O Prémio de Melhor Novo Actor/Actriz foi para Abhimanyu Dassani da película “The Man Who Feels No Pain”, primeiro filme em que representou. “O realizador [Vasan Bala] foi a primeira pessoa que realmente acreditou em mim e fez-me sentir como um super-herói porque me fez acreditar em mim. Desde aí, foi um sonho tornado realidade”, assegurou o jovem.
Chen Kaige foi distinguido pela sua carreira
No filme, protagoniza um homem que domina artes marciais. Na realidade, nunca tinha praticado. “Comecei a treinar seis horas todos os dias e mais três horas de treino de ginástica e outras modalidades. Nos últimos três meses estive isolado, não falei com ninguém a não ser com o realizador para entrar na mentalidade da personagem”.
Olhando para trás, garante que o processo não foi duro. “Pareceu-me uma das melhores coisas da minha vida. Estava ansioso por cada dia de filmagem”.
Chen Kaige, que preside ao júri, foi agraciado com o “Spirit of Cinema Achievement Award” em reconhecimento de toda a sua carreira como realizador.
Uma selecção “excelente”
Em jeito de balanço, no final da entrega de prémios, o presidente do júri do IFFAM destacou que a selecção dos filmes era “excelente”. “Havia quatro ou cinco filmes que todos achávamos que iam ganhar um ou outro prémio. O que me impressionou é que todos os realizadores são muito novos e fizeram um excelente trabalho”, frisou o realizador chinês, Chen Kaige.
Paul Currie, realizador australiano, adjectivou de “espectacular” a selecção de filmes em competição no IFFAM e a actriz Tillotama Shome fez questão de mencionar em particular a película alemã “All Good” uma vez que “o tópico da violência é algo que pode tornar-se pesado e levar a julgamentos, mas fiquei muito impressionada porque é uma celebração da resiliência e conseguir isso sem julgar a personagem masculina é um feito incrível”. “A actriz fez as minhas entranhas contorcerem-se e o filme fez algo tão inexplicável mas importante”, sublinhou a actriz indiana.
Júri fez um balanço positivo dos filmes
Por sua vez o realizador bósnio Danis Tanovic apontou que “houve filmes diferentes” que o júri adorou por vários motivos.
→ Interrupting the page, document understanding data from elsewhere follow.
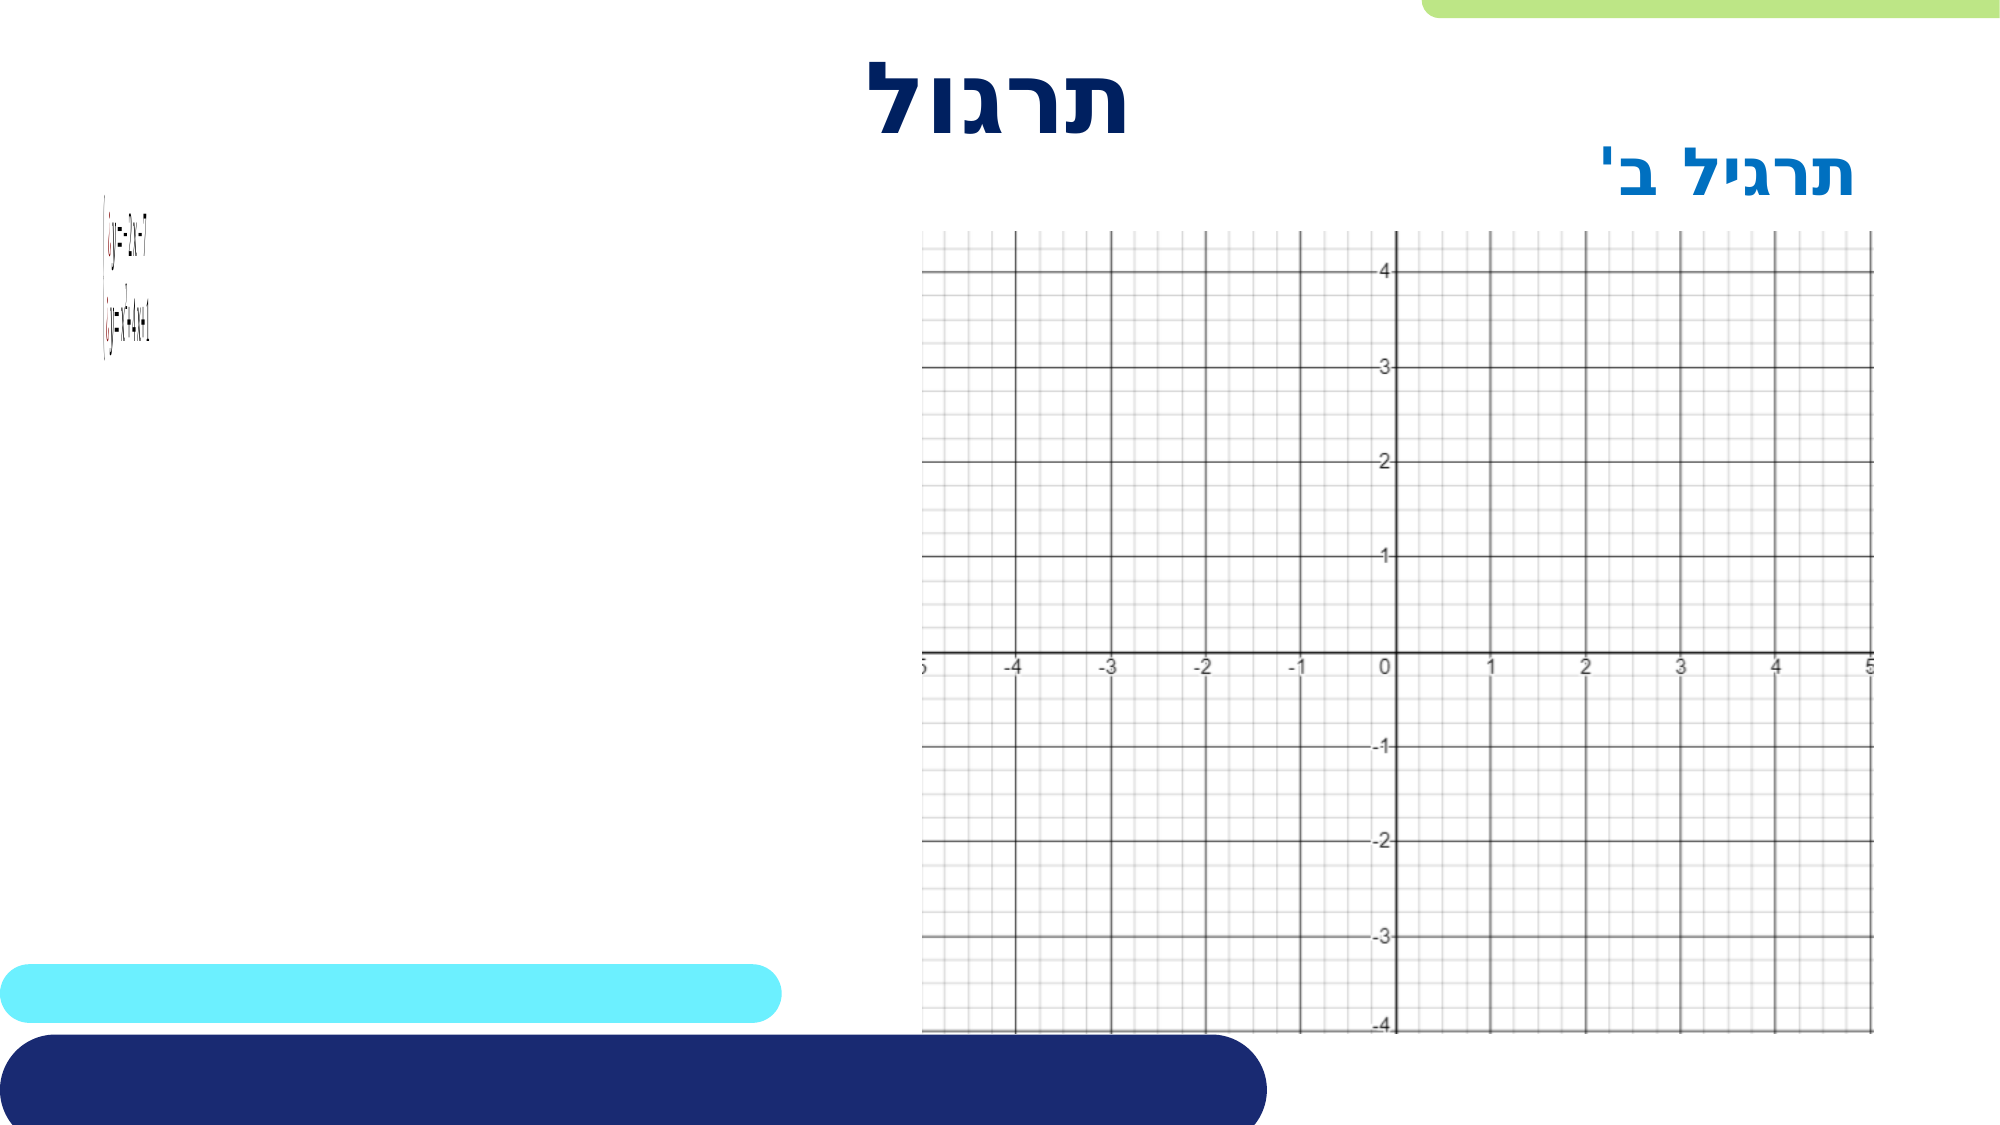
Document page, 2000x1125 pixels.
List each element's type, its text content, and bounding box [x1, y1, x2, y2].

picture [922, 231, 1874, 1034]
title תרגול [84, 34, 1916, 154]
list תרגיל ב' [396, 127, 1874, 217]
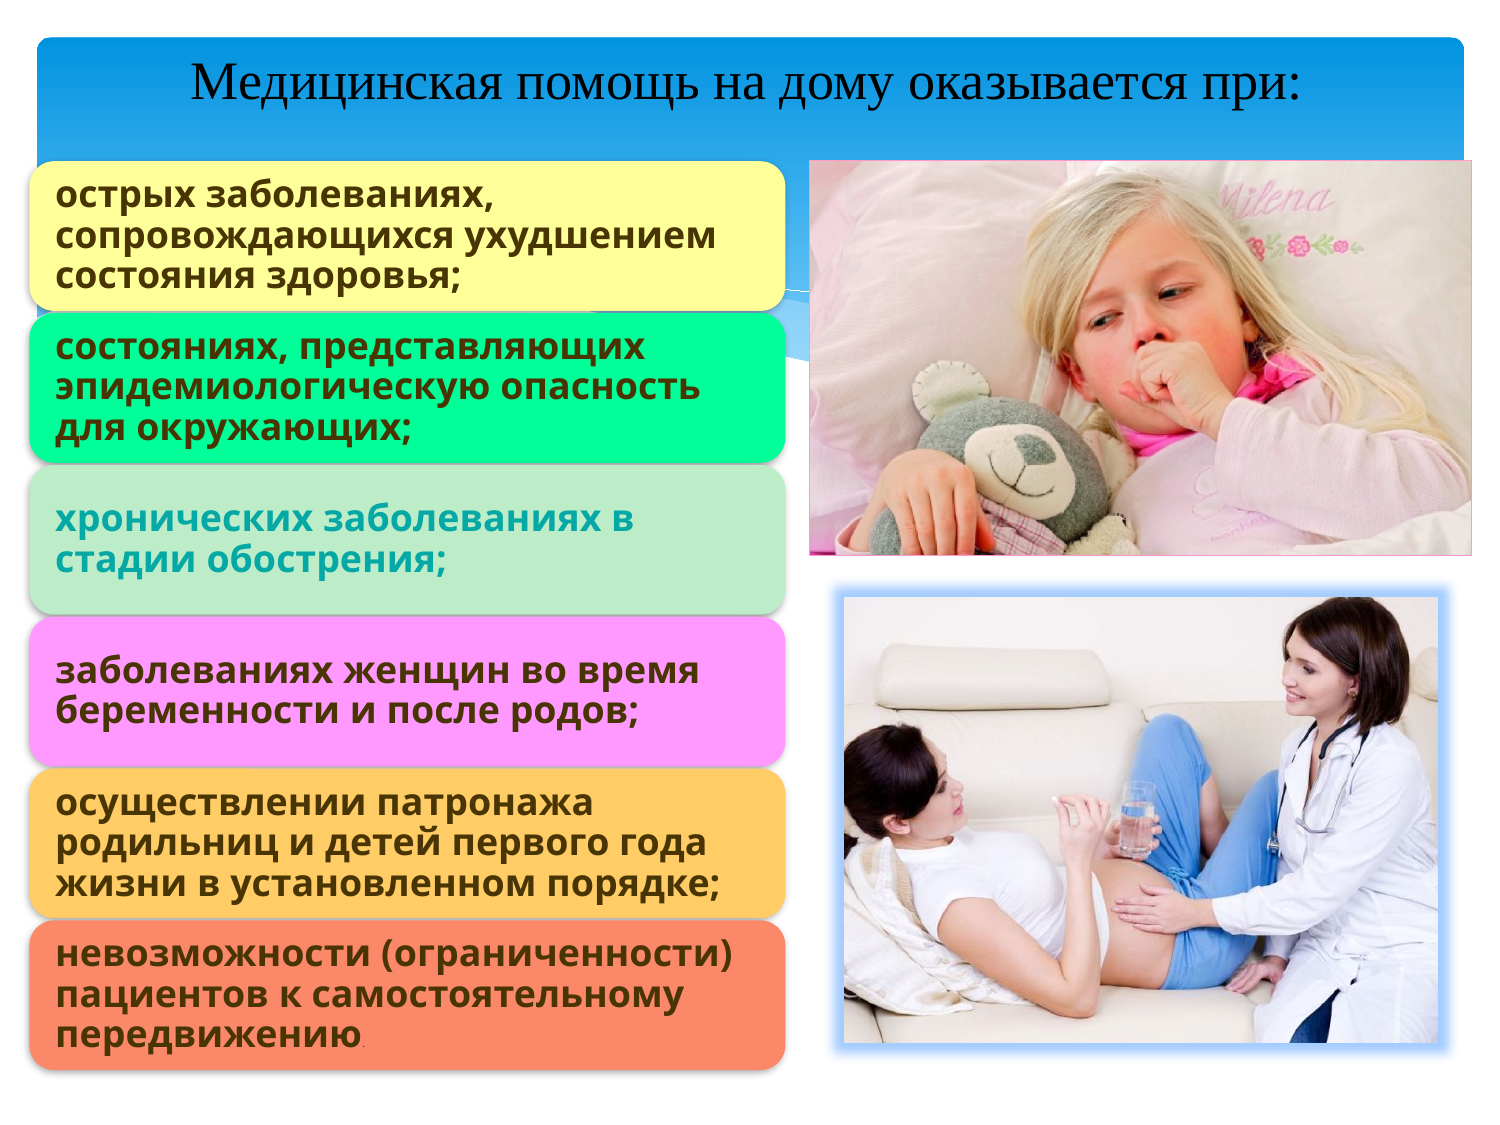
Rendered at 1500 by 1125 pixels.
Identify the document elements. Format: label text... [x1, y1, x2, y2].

title Медицинская помощь на дому оказывается при: [17, 31, 1477, 126]
picture [844, 597, 1438, 1043]
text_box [29, 160, 786, 1071]
slide_number 17 [654, 1025, 846, 1086]
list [808, 160, 1472, 556]
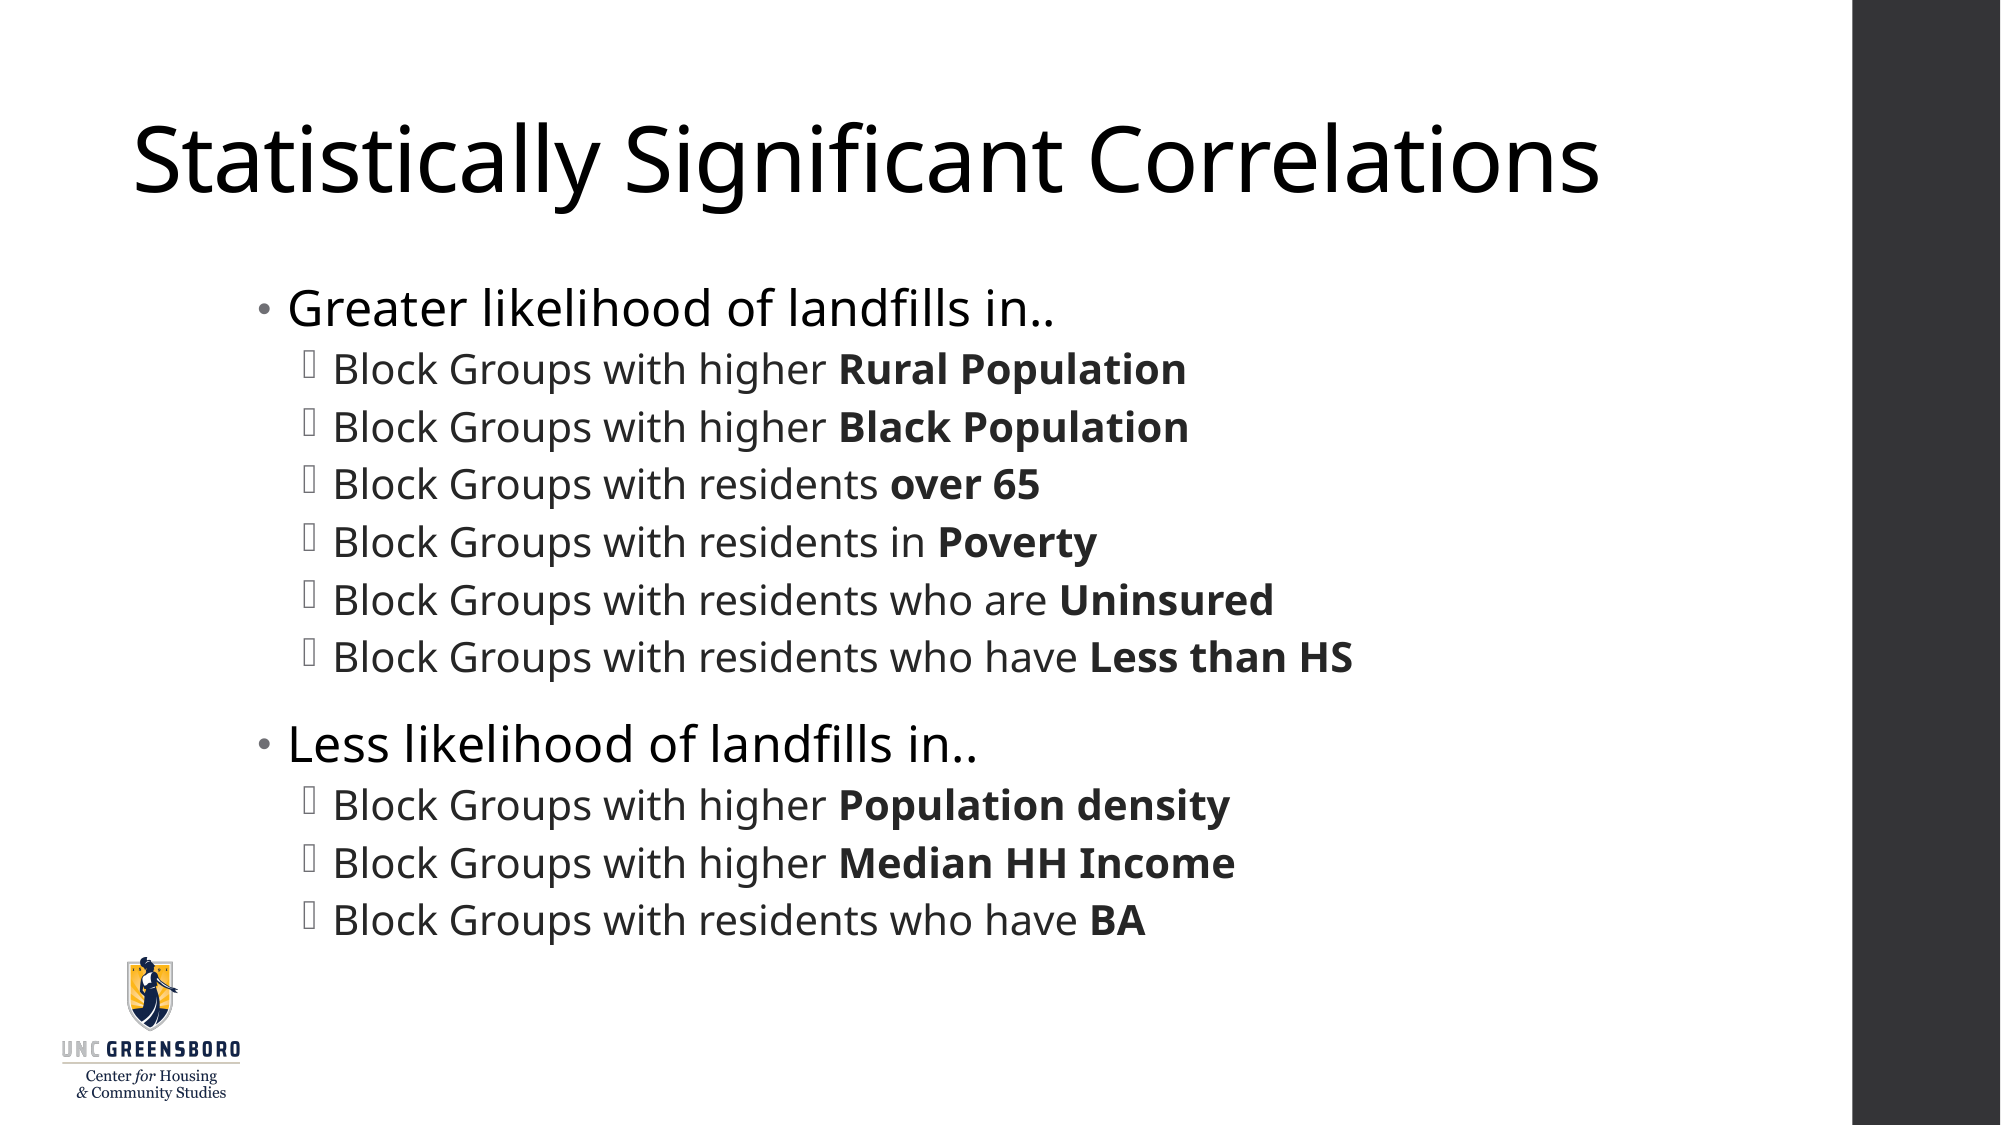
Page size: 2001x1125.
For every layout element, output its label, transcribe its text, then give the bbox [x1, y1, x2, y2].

title Statistically Significant Correlations [116, 2, 1707, 220]
list Greater likelihood of landfills in.. Block Groups with higher Rural Population Block Groups with higher Black Population Block Groups with residents over 65 Block Groups with residents in Poverty Block Groups with residents who are Uninsured Block Groups with residents who have Less than HS Less likelihood of landfills in.. Block Groups with higher Population density Block Groups with higher Median HH Income Block Groups with residents who have BA [242, 273, 1653, 988]
picture [62, 957, 240, 1101]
No fundo, explicou, “é difícil julgar e comparar filmes”. “Desta vez concentrámo-nos nos filmes de que gostávamos mesmo e em cada um, quando ficávamos impressionados com os actores decidíamos dar o prémio à actuação, quando era a realização, o prémio ia para o realizador. Felizmente, desta vez não foi difícil. Já estive em festivais em que no final os membros do júri não se falavam depois de tanta discussão”.
Chen Kaige tem uma abordagem ligeiramente diferente, defendendo que um filme é seleccionado porque há algo nele com que é possível as pessoas relacionarem-se, porque é isso que as comove.
A cerimónia de entrega de prémios juntou cerca de 800 convidados de todo o mundo no Centro Cultural de Macau.